**Exercise directions**
Please repeat only these lines, exactly: the one containing "same as month(YE)" and all that come after it in the material.

**Given information**
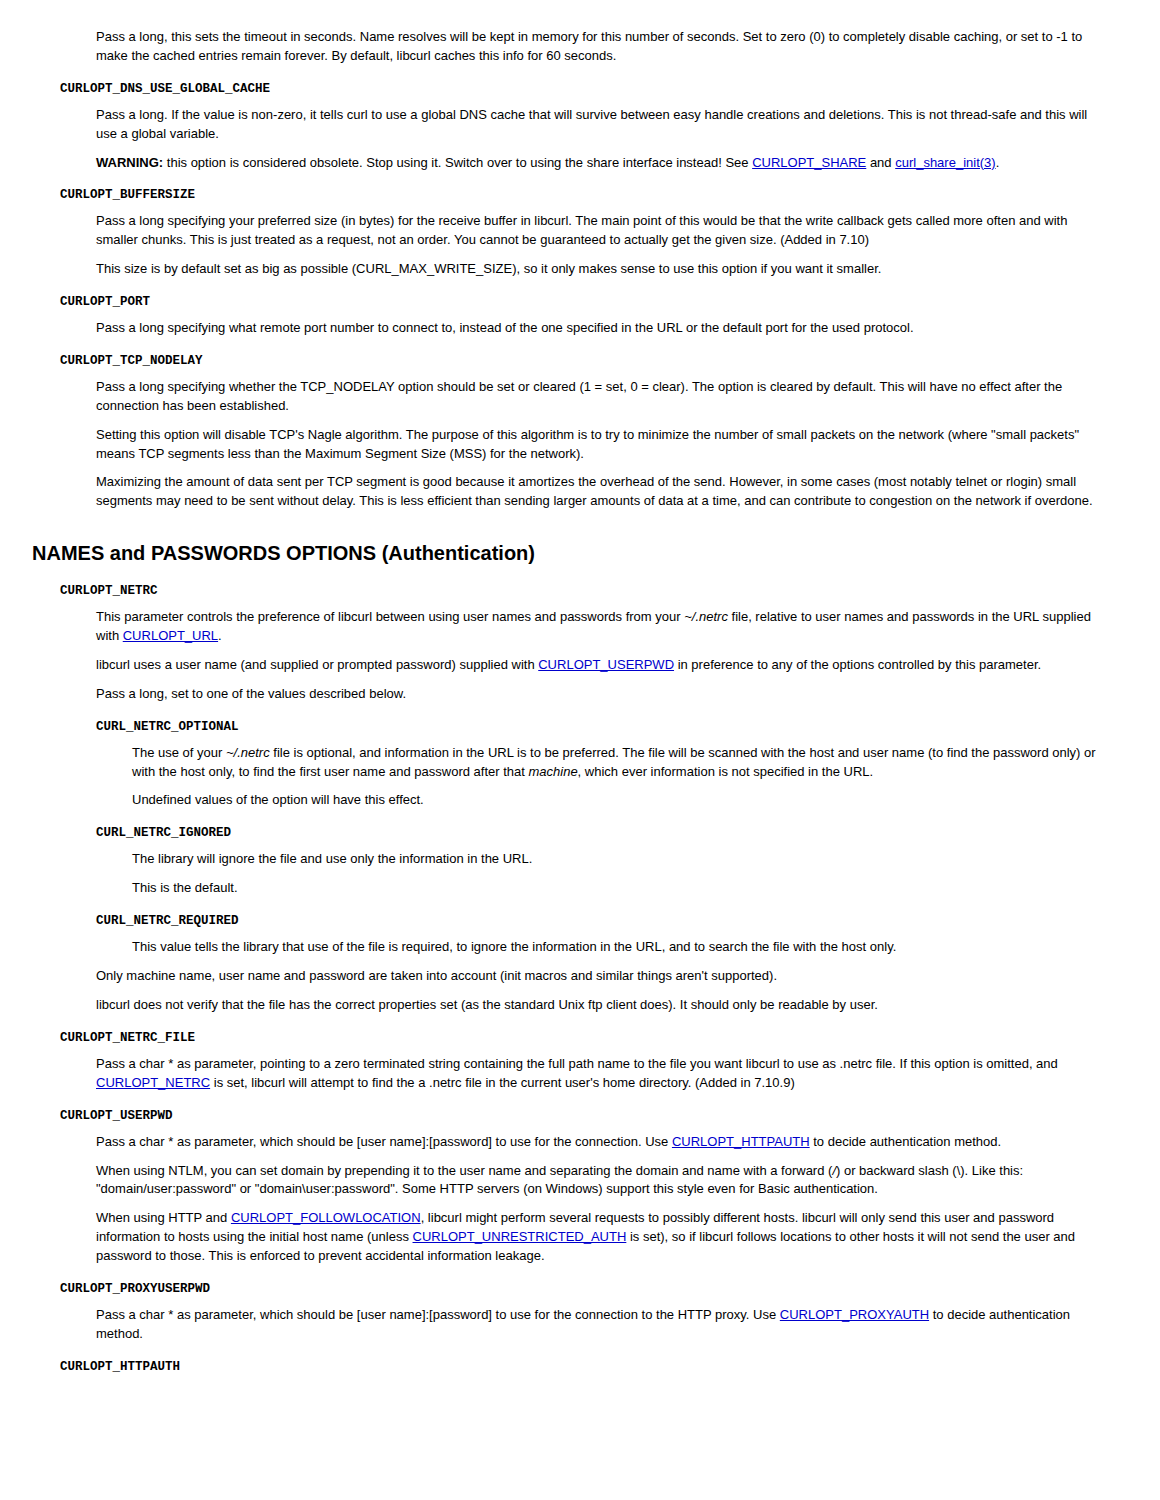Pass a long, this sets the timeout in seconds. Name resolves will be kept in memory for this number of seconds. Set to zero (0) to completely disable caching, or set to -1 to make the cached entries remain forever. By default, libcurl caches this info for 60 seconds.
CURLOPT_DNS_USE_GLOBAL_CACHE
Pass a long. If the value is non-zero, it tells curl to use a global DNS cache that will survive between easy handle creations and deletions. This is not thread-safe and this will use a global variable.
WARNING: this option is considered obsolete. Stop using it. Switch over to using the share interface instead! See CURLOPT_SHARE and curl_share_init(3).
CURLOPT_BUFFERSIZE
Pass a long specifying your preferred size (in bytes) for the receive buffer in libcurl. The main point of this would be that the write callback gets called more often and with smaller chunks. This is just treated as a request, not an order. You cannot be guaranteed to actually get the given size. (Added in 7.10)
This size is by default set as big as possible (CURL_MAX_WRITE_SIZE), so it only makes sense to use this option if you want it smaller.
CURLOPT_PORT
Pass a long specifying what remote port number to connect to, instead of the one specified in the URL or the default port for the used protocol.
CURLOPT_TCP_NODELAY
Pass a long specifying whether the TCP_NODELAY option should be set or cleared (1 = set, 0 = clear). The option is cleared by default. This will have no effect after the connection has been established.
Setting this option will disable TCP's Nagle algorithm. The purpose of this algorithm is to try to minimize the number of small packets on the network (where "small packets" means TCP segments less than the Maximum Segment Size (MSS) for the network).
Maximizing the amount of data sent per TCP segment is good because it amortizes the overhead of the send. However, in some cases (most notably telnet or rlogin) small segments may need to be sent without delay. This is less efficient than sending larger amounts of data at a time, and can contribute to congestion on the network if overdone.
NAMES and PASSWORDS OPTIONS (Authentication)
CURLOPT_NETRC
This parameter controls the preference of libcurl between using user names and passwords from your ~/.netrc file, relative to user names and passwords in the URL supplied with CURLOPT_URL.
libcurl uses a user name (and supplied or prompted password) supplied with CURLOPT_USERPWD in preference to any of the options controlled by this parameter.
Pass a long, set to one of the values described below.
CURL_NETRC_OPTIONAL
The use of your ~/.netrc file is optional, and information in the URL is to be preferred. The file will be scanned with the host and user name (to find the password only) or with the host only, to find the first user name and password after that machine, which ever information is not specified in the URL.
Undefined values of the option will have this effect.
CURL_NETRC_IGNORED
The library will ignore the file and use only the information in the URL.
This is the default.
CURL_NETRC_REQUIRED
This value tells the library that use of the file is required, to ignore the information in the URL, and to search the file with the host only.
Only machine name, user name and password are taken into account (init macros and similar things aren't supported).
libcurl does not verify that the file has the correct properties set (as the standard Unix ftp client does). It should only be readable by user.
CURLOPT_NETRC_FILE
Pass a char * as parameter, pointing to a zero terminated string containing the full path name to the file you want libcurl to use as .netrc file. If this option is omitted, and CURLOPT_NETRC is set, libcurl will attempt to find the a .netrc file in the current user's home directory. (Added in 7.10.9)
CURLOPT_USERPWD
Pass a char * as parameter, which should be [user name]:[password] to use for the connection. Use CURLOPT_HTTPAUTH to decide authentication method.
When using NTLM, you can set domain by prepending it to the user name and separating the domain and name with a forward (/) or backward slash (\). Like this: "domain/user:password" or "domain\user:password". Some HTTP servers (on Windows) support this style even for Basic authentication.
When using HTTP and CURLOPT_FOLLOWLOCATION, libcurl might perform several requests to possibly different hosts. libcurl will only send this user and password information to hosts using the initial host name (unless CURLOPT_UNRESTRICTED_AUTH is set), so if libcurl follows locations to other hosts it will not send the user and password to those. This is enforced to prevent accidental information leakage.
CURLOPT_PROXYUSERPWD
Pass a char * as parameter, which should be [user name]:[password] to use for the connection to the HTTP proxy. Use CURLOPT_PROXYAUTH to decide authentication method.
CURLOPT_HTTPAUTH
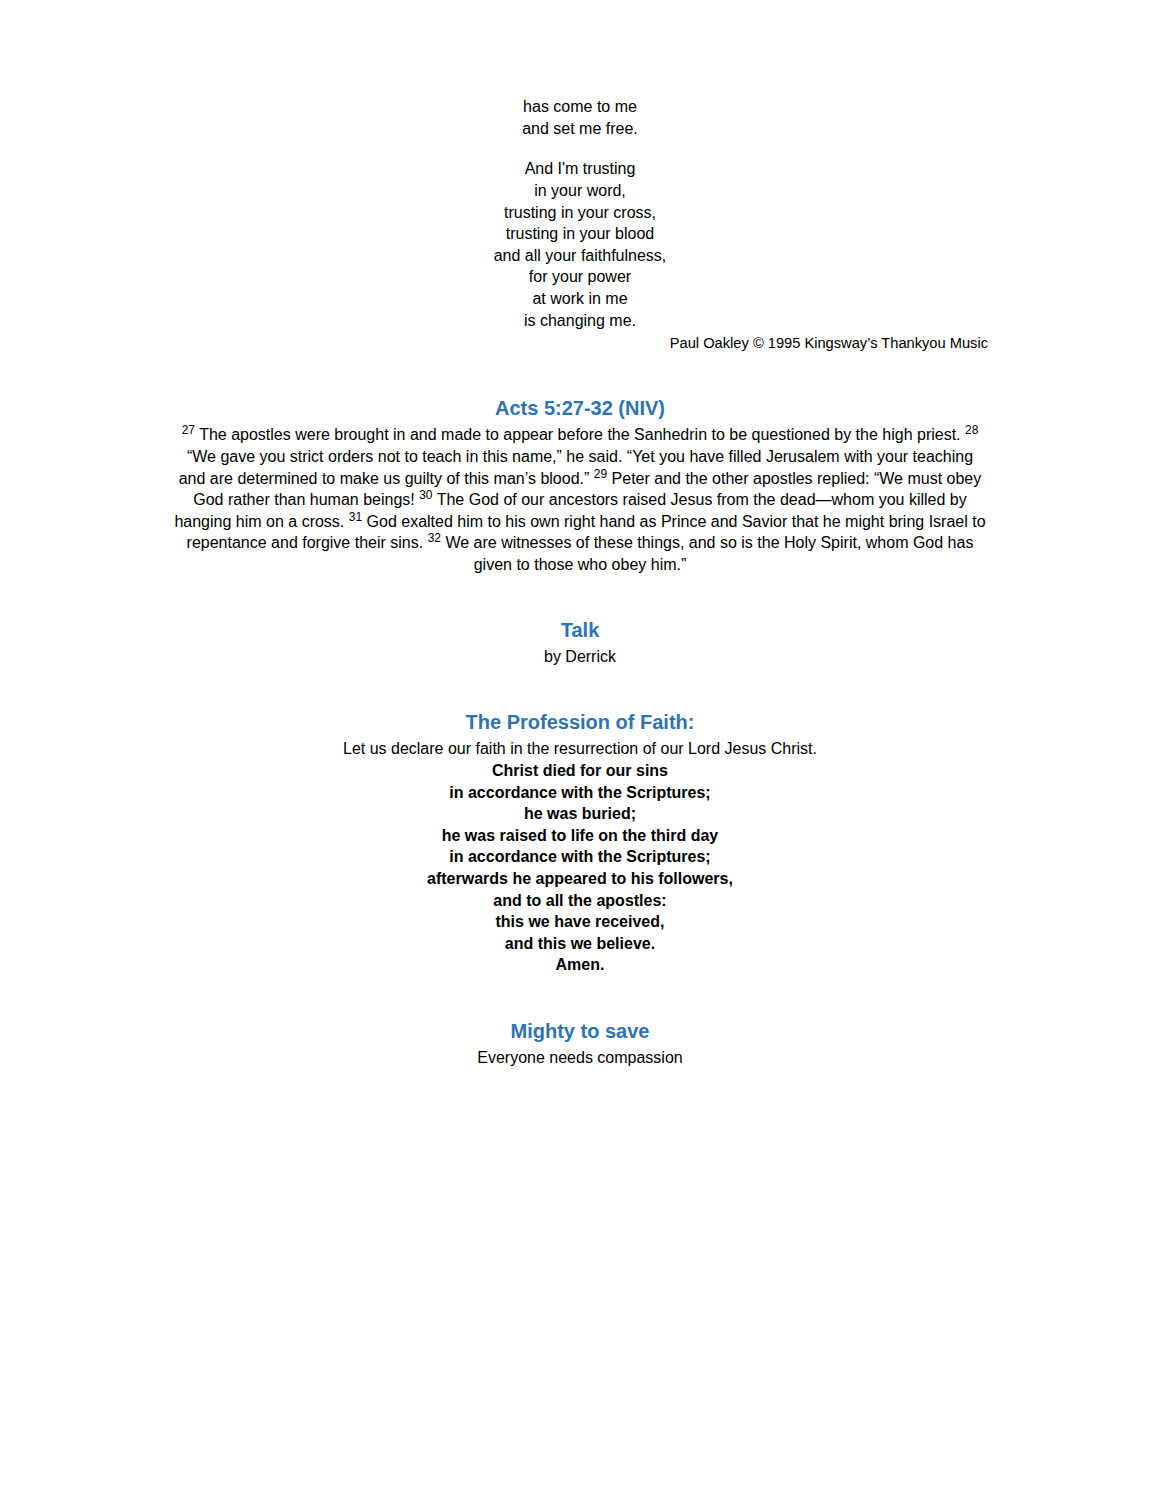has come to me
and set me free.
And I'm trusting
in your word,
trusting in your cross,
trusting in your blood
and all your faithfulness,
for your power
at work in me
is changing me.
Paul Oakley © 1995 Kingsway’s Thankyou Music
Acts 5:27-32 (NIV)
27 The apostles were brought in and made to appear before the Sanhedrin to be questioned by the high priest. 28 “We gave you strict orders not to teach in this name,” he said. “Yet you have filled Jerusalem with your teaching and are determined to make us guilty of this man’s blood.” 29 Peter and the other apostles replied: “We must obey God rather than human beings! 30 The God of our ancestors raised Jesus from the dead—whom you killed by hanging him on a cross. 31 God exalted him to his own right hand as Prince and Savior that he might bring Israel to repentance and forgive their sins. 32 We are witnesses of these things, and so is the Holy Spirit, whom God has given to those who obey him.”
Talk
by Derrick
The Profession of Faith:
Let us declare our faith in the resurrection of our Lord Jesus Christ.
Christ died for our sins
in accordance with the Scriptures;
he was buried;
he was raised to life on the third day
in accordance with the Scriptures;
afterwards he appeared to his followers,
and to all the apostles:
this we have received,
and this we believe.
Amen.
Mighty to save
Everyone needs compassion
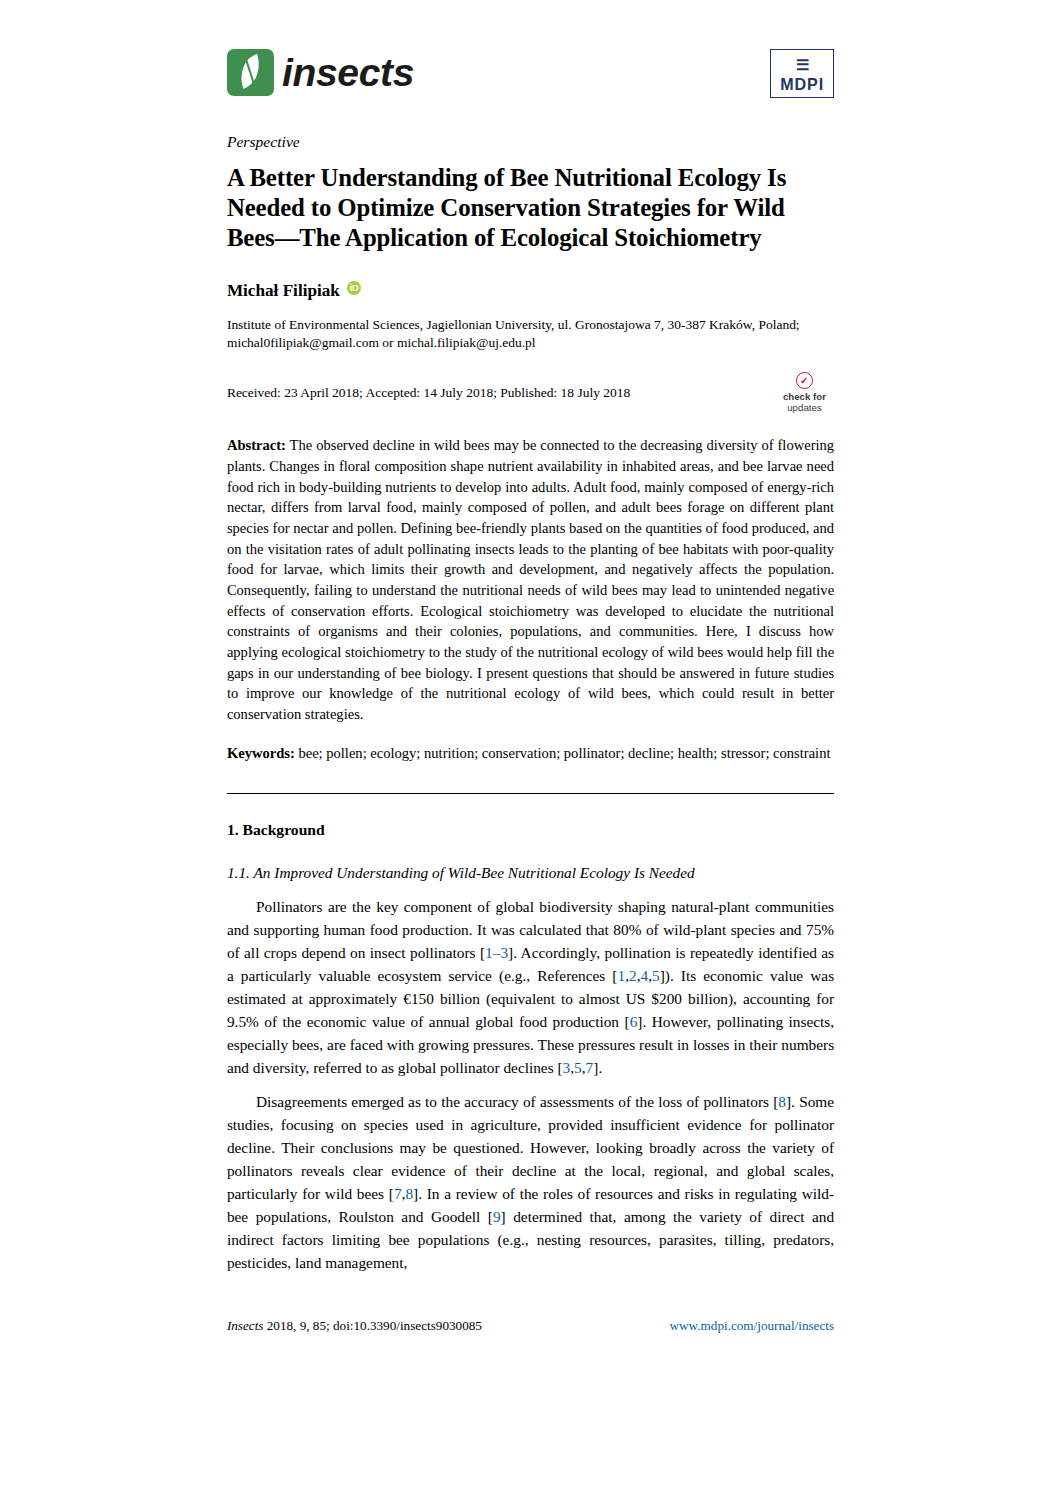insects
☰MDPI
Perspective
A Better Understanding of Bee Nutritional Ecology Is Needed to Optimize Conservation Strategies for Wild Bees—The Application of Ecological Stoichiometry
Michał Filipiak
Institute of Environmental Sciences, Jagiellonian University, ul. Gronostajowa 7, 30-387 Kraków, Poland;
michal0filipiak@gmail.com or michal.filipiak@uj.edu.pl
Received: 23 April 2018; Accepted: 14 July 2018; Published: 18 July 2018
✓
check forupdates
Abstract: The observed decline in wild bees may be connected to the decreasing diversity of flowering plants. Changes in floral composition shape nutrient availability in inhabited areas, and bee larvae need food rich in body-building nutrients to develop into adults. Adult food, mainly composed of energy-rich nectar, differs from larval food, mainly composed of pollen, and adult bees forage on different plant species for nectar and pollen. Defining bee-friendly plants based on the quantities of food produced, and on the visitation rates of adult pollinating insects leads to the planting of bee habitats with poor-quality food for larvae, which limits their growth and development, and negatively affects the population. Consequently, failing to understand the nutritional needs of wild bees may lead to unintended negative effects of conservation efforts. Ecological stoichiometry was developed to elucidate the nutritional constraints of organisms and their colonies, populations, and communities. Here, I discuss how applying ecological stoichiometry to the study of the nutritional ecology of wild bees would help fill the gaps in our understanding of bee biology. I present questions that should be answered in future studies to improve our knowledge of the nutritional ecology of wild bees, which could result in better conservation strategies.
Keywords: bee; pollen; ecology; nutrition; conservation; pollinator; decline; health; stressor; constraint
1. Background
1.1. An Improved Understanding of Wild-Bee Nutritional Ecology Is Needed
Pollinators are the key component of global biodiversity shaping natural-plant communities and supporting human food production. It was calculated that 80% of wild-plant species and 75% of all crops depend on insect pollinators [1–3]. Accordingly, pollination is repeatedly identified as a particularly valuable ecosystem service (e.g., References [1,2,4,5]). Its economic value was estimated at approximately €150 billion (equivalent to almost US $200 billion), accounting for 9.5% of the economic value of annual global food production [6]. However, pollinating insects, especially bees, are faced with growing pressures. These pressures result in losses in their numbers and diversity, referred to as global pollinator declines [3,5,7].
Disagreements emerged as to the accuracy of assessments of the loss of pollinators [8]. Some studies, focusing on species used in agriculture, provided insufficient evidence for pollinator decline. Their conclusions may be questioned. However, looking broadly across the variety of pollinators reveals clear evidence of their decline at the local, regional, and global scales, particularly for wild bees [7,8]. In a review of the roles of resources and risks in regulating wild-bee populations, Roulston and Goodell [9] determined that, among the variety of direct and indirect factors limiting bee populations (e.g., nesting resources, parasites, tilling, predators, pesticides, land management,
Insects 2018, 9, 85; doi:10.3390/insects9030085
www.mdpi.com/journal/insects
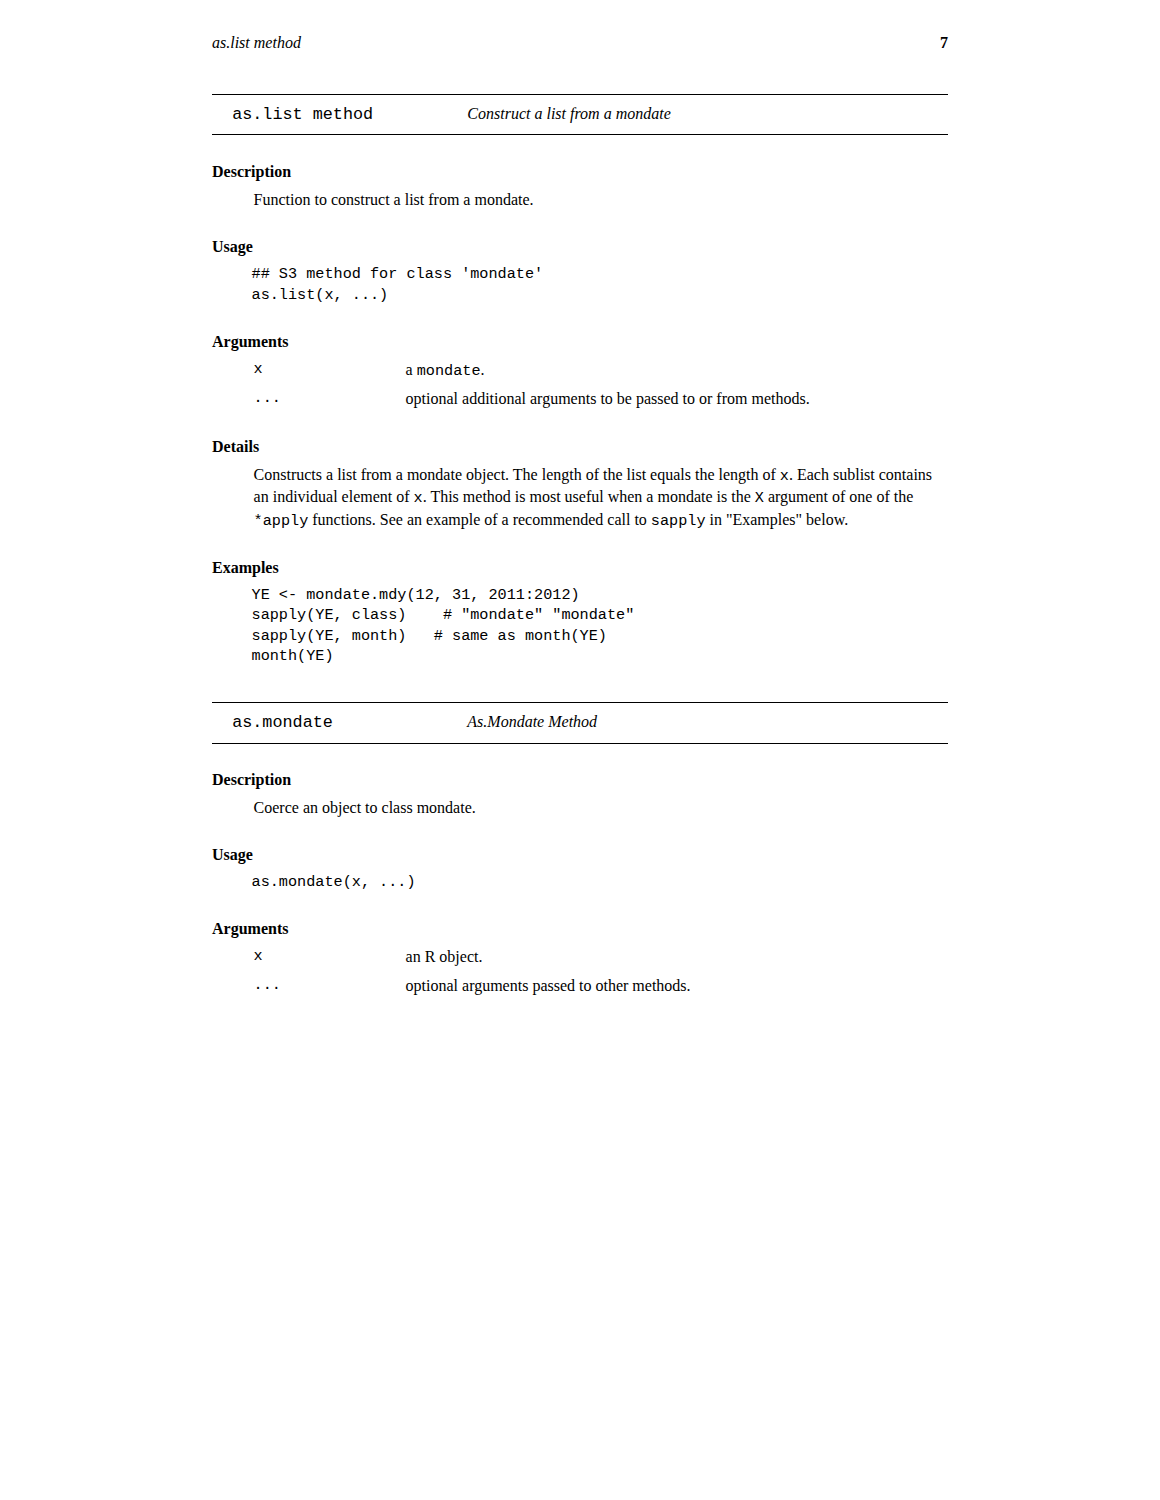as.list method 7
as.list method Construct a list from a mondate
Description
Function to construct a list from a mondate.
Usage
## S3 method for class 'mondate'
as.list(x, ...)
Arguments
x
a mondate.
...
optional additional arguments to be passed to or from methods.
Details
Constructs a list from a mondate object. The length of the list equals the length of x. Each sublist contains an individual element of x. This method is most useful when a mondate is the X argument of one of the *apply functions. See an example of a recommended call to sapply in "Examples" below.
Examples
YE <- mondate.mdy(12, 31, 2011:2012)
sapply(YE, class)    # "mondate" "mondate"
sapply(YE, month)   # same as month(YE)
month(YE)
as.mondate As.Mondate Method
Description
Coerce an object to class mondate.
Usage
as.mondate(x, ...)
Arguments
x
an R object.
...
optional arguments passed to other methods.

**Solution to the problem**
sapply(YE, month)   # same as month(YE)
month(YE)
as.mondate As.Mondate Method
Description
Coerce an object to class mondate.
Usage
as.mondate(x, ...)
Arguments
x
an R object.
...
optional arguments passed to other methods.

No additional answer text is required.